- Activity
Extract the lines starting at the one that contains "columns=rating_matrix.columns" up to and including the one that contains "diversificate", and reproduce them unchanged.

===== Data excerpts =====

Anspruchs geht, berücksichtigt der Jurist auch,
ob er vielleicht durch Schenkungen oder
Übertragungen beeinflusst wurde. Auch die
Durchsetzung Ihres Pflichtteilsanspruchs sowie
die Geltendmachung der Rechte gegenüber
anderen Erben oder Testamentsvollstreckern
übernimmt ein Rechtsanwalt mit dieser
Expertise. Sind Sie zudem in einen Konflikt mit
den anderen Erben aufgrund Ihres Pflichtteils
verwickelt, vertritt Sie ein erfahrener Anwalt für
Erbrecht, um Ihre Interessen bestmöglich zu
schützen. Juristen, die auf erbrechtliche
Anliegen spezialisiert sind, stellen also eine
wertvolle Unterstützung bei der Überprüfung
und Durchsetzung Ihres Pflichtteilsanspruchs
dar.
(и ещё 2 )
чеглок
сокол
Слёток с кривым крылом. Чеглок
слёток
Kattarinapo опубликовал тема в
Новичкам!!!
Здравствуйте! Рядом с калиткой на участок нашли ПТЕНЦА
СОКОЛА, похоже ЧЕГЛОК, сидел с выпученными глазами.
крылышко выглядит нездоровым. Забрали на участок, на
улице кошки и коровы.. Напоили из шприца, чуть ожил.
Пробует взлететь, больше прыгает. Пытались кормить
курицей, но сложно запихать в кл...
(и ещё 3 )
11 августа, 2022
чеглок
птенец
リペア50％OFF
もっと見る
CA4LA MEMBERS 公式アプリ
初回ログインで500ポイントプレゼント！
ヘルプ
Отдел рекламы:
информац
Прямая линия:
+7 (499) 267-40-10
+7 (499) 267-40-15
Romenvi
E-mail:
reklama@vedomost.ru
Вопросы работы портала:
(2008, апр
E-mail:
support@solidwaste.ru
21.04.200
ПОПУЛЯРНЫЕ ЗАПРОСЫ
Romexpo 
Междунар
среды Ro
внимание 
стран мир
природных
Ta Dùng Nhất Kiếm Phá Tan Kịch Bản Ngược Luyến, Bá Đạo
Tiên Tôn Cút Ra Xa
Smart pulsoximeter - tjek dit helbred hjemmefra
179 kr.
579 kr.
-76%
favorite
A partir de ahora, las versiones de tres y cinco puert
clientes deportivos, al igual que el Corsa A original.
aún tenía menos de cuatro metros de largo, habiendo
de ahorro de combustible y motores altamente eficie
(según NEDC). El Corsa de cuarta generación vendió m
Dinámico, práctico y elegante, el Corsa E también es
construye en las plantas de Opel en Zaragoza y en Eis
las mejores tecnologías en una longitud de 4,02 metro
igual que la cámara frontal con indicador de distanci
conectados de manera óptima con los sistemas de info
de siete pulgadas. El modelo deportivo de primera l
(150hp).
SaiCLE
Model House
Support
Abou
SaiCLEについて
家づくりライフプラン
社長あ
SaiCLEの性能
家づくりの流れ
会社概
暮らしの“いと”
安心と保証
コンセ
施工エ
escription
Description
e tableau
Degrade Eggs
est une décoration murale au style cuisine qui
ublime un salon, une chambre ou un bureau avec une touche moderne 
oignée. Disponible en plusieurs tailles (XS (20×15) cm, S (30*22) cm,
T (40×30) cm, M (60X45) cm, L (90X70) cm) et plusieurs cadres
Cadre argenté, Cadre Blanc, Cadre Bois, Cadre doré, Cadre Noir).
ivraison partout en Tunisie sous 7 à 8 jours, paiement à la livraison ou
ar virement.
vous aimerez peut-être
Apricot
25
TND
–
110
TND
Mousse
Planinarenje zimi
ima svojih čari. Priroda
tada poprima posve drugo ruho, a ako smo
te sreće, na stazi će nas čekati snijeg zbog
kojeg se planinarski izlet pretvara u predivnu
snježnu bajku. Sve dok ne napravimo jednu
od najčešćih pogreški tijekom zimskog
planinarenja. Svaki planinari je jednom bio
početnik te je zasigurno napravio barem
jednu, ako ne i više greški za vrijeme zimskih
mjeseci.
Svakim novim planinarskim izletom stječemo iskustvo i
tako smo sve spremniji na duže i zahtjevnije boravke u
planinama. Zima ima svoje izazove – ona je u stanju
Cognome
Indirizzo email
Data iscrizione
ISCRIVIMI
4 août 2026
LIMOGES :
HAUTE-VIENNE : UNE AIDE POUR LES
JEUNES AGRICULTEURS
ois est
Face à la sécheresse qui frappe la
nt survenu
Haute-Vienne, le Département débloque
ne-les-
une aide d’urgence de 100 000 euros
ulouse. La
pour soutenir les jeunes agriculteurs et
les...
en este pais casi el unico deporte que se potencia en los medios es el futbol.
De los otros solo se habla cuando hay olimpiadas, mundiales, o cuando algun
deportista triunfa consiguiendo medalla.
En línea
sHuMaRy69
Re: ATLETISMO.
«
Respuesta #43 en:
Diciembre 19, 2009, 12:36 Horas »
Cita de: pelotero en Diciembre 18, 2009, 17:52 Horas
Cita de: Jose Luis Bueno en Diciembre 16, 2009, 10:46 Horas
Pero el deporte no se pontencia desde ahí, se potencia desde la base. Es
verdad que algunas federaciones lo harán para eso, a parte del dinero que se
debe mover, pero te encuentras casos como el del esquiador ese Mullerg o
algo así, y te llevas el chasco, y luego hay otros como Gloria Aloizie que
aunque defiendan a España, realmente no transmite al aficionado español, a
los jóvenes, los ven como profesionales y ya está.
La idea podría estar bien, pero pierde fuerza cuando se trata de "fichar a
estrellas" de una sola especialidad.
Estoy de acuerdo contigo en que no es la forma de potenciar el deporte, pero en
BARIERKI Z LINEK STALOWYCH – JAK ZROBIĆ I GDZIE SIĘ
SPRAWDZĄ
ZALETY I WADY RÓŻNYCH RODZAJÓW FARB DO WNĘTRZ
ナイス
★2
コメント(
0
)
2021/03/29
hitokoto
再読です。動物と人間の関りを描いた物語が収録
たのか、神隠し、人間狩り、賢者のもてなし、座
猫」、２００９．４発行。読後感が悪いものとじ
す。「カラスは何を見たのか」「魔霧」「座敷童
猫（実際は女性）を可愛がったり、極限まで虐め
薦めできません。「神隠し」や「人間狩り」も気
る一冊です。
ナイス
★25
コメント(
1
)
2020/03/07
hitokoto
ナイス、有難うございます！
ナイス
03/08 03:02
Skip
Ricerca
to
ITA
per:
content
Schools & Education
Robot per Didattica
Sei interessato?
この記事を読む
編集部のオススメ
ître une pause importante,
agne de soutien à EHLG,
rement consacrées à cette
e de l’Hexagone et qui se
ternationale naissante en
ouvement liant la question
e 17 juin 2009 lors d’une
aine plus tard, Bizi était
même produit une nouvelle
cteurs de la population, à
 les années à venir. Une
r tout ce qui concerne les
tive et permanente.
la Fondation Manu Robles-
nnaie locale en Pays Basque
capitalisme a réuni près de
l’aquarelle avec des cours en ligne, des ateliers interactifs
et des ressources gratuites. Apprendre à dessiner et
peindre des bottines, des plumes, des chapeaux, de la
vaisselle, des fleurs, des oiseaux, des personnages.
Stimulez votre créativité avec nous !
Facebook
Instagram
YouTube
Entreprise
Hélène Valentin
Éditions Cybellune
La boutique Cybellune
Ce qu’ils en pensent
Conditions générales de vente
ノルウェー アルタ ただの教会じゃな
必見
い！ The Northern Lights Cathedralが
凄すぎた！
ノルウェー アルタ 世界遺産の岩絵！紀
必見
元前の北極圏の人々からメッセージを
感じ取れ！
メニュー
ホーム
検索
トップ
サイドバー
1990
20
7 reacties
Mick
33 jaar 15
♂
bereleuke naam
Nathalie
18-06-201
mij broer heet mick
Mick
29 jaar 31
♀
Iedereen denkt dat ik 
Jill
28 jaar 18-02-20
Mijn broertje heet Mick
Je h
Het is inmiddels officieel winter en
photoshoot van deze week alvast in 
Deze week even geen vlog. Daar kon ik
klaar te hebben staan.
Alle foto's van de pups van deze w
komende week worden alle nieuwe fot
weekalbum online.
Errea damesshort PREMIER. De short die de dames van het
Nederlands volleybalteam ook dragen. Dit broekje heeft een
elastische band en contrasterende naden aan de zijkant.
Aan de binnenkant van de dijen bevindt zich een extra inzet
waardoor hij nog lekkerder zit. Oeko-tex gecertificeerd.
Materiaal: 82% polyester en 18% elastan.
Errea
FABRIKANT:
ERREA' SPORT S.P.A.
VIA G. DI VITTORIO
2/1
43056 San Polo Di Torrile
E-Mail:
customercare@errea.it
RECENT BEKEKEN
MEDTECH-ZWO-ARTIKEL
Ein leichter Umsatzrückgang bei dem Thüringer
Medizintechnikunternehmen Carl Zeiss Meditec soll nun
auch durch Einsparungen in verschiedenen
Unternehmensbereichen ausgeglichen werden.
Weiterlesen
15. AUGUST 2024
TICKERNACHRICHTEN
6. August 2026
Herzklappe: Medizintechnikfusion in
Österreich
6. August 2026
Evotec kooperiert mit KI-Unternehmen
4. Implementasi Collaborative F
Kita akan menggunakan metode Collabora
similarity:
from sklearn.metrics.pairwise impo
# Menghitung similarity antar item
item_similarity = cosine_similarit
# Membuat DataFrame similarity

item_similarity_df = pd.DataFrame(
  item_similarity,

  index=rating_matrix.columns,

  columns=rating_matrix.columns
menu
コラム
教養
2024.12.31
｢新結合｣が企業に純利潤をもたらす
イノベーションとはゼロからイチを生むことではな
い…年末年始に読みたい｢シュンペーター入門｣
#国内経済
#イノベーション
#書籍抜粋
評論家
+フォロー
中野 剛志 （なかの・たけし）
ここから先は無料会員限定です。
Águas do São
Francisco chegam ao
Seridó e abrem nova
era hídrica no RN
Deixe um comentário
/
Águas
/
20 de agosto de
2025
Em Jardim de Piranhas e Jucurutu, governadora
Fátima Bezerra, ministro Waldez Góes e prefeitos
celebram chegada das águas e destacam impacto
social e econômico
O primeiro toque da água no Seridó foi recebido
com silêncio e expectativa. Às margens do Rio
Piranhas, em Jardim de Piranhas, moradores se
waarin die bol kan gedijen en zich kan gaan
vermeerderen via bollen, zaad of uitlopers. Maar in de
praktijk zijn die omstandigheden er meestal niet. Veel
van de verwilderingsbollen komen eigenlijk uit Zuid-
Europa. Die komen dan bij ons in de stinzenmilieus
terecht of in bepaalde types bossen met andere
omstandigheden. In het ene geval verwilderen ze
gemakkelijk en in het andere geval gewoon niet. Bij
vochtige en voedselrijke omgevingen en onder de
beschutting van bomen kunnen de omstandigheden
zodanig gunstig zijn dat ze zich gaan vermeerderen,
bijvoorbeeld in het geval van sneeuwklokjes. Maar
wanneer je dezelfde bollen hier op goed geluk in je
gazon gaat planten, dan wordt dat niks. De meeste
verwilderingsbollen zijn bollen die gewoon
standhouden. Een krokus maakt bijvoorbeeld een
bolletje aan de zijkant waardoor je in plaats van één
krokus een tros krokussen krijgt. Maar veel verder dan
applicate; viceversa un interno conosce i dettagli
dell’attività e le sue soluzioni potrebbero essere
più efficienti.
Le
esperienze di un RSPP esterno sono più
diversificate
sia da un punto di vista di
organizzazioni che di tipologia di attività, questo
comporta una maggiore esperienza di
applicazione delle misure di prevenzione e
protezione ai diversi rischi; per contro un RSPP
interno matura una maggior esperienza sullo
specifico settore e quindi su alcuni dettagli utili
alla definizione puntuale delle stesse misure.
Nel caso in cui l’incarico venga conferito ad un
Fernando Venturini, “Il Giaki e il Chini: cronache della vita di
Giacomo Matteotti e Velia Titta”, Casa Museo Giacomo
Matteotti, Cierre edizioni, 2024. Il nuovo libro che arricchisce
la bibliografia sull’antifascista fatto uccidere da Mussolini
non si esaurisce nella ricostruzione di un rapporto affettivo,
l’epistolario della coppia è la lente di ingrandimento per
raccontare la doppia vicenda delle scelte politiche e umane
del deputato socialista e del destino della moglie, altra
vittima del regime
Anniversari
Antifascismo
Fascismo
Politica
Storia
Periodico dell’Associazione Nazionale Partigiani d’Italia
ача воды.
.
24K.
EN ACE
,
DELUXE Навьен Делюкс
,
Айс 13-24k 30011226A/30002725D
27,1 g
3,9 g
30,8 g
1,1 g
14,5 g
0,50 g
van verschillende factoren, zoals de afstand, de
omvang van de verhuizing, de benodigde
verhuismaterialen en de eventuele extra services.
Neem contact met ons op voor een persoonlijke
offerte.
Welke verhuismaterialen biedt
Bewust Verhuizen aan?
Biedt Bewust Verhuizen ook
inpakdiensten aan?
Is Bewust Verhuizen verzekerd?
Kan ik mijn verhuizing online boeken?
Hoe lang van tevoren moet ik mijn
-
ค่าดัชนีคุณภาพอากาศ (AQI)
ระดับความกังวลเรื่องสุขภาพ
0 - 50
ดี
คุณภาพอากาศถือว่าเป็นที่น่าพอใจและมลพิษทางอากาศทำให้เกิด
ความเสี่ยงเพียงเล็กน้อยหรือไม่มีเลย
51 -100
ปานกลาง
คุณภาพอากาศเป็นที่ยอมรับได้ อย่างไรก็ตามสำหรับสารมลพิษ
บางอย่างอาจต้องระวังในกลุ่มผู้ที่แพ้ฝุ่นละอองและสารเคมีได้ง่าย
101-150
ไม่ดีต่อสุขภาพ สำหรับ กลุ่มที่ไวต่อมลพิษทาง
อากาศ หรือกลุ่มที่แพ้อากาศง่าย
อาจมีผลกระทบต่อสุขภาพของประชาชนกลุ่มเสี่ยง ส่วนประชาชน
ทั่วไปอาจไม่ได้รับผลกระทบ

=====

- Solution for this task
  columns=rating_matrix.columns
menu
コラム
教養
2024.12.31
｢新結合｣が企業に純利潤をもたらす
イノベーションとはゼロからイチを生むことではな
い…年末年始に読みたい｢シュンペーター入門｣
#国内経済
#イノベーション
#書籍抜粋
評論家
+フォロー
中野 剛志 （なかの・たけし）
ここから先は無料会員限定です。
Águas do São
Francisco chegam ao
Seridó e abrem nova
era hídrica no RN
Deixe um comentário
/
Águas
/
20 de agosto de
2025
Em Jardim de Piranhas e Jucurutu, governadora
Fátima Bezerra, ministro Waldez Góes e prefeitos
celebram chegada das águas e destacam impacto
social e econômico
O primeiro toque da água no Seridó foi recebido
com silêncio e expectativa. Às margens do Rio
Piranhas, em Jardim de Piranhas, moradores se
waarin die bol kan gedijen en zich kan gaan
vermeerderen via bollen, zaad of uitlopers. Maar in de
praktijk zijn die omstandigheden er meestal niet. Veel
van de verwilderingsbollen komen eigenlijk uit Zuid-
Europa. Die komen dan bij ons in de stinzenmilieus
terecht of in bepaalde types bossen met andere
omstandigheden. In het ene geval verwilderen ze
gemakkelijk en in het andere geval gewoon niet. Bij
vochtige en voedselrijke omgevingen en onder de
beschutting van bomen kunnen de omstandigheden
zodanig gunstig zijn dat ze zich gaan vermeerderen,
bijvoorbeeld in het geval van sneeuwklokjes. Maar
wanneer je dezelfde bollen hier op goed geluk in je
gazon gaat planten, dan wordt dat niks. De meeste
verwilderingsbollen zijn bollen die gewoon
standhouden. Een krokus maakt bijvoorbeeld een
bolletje aan de zijkant waardoor je in plaats van één
krokus een tros krokussen krijgt. Maar veel verder dan
applicate; viceversa un interno conosce i dettagli
dell’attività e le sue soluzioni potrebbero essere
più efficienti.
Le
esperienze di un RSPP esterno sono più
diversificate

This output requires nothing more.